━━━━━ SUPPLIED RECORDS

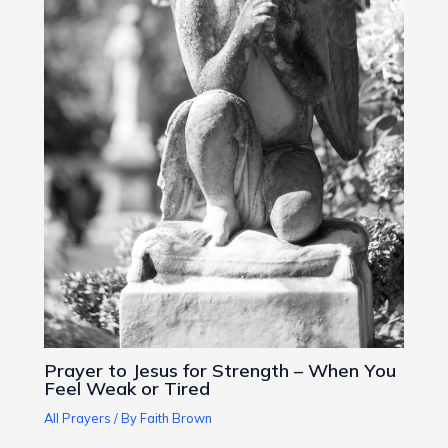
Prayer to Jesus for Strength – When You
Feel Weak or Tired
All Prayers
/ By
Faith Brown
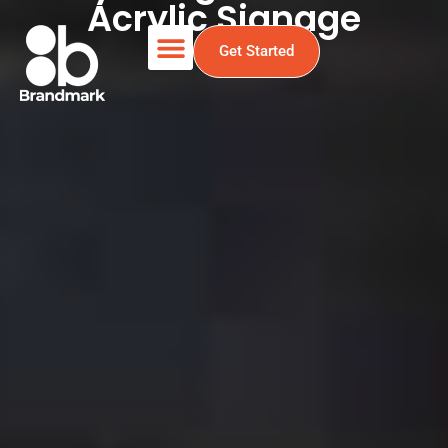
Acrylic Signage
Get Started
Acrylic Sign Holders &
Acrylic Signage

━━━━━━━━━━

◆ WHAT NEEDS TO BE DONE
Rename "Acrylic" to "Plexiglass" wherever it occurs in the entries above, and leave all other text unchanged. Write out the entries with the change made, but leave the pictures out.

◆ OUTPUT FOR THIS TASK
Prayer to Jesus for Strength – When You
Feel Weak or Tired
All Prayers
/ By
Faith Brown
Plexiglass Signage
Get Started
Plexiglass Sign Holders &
Plexiglass Signage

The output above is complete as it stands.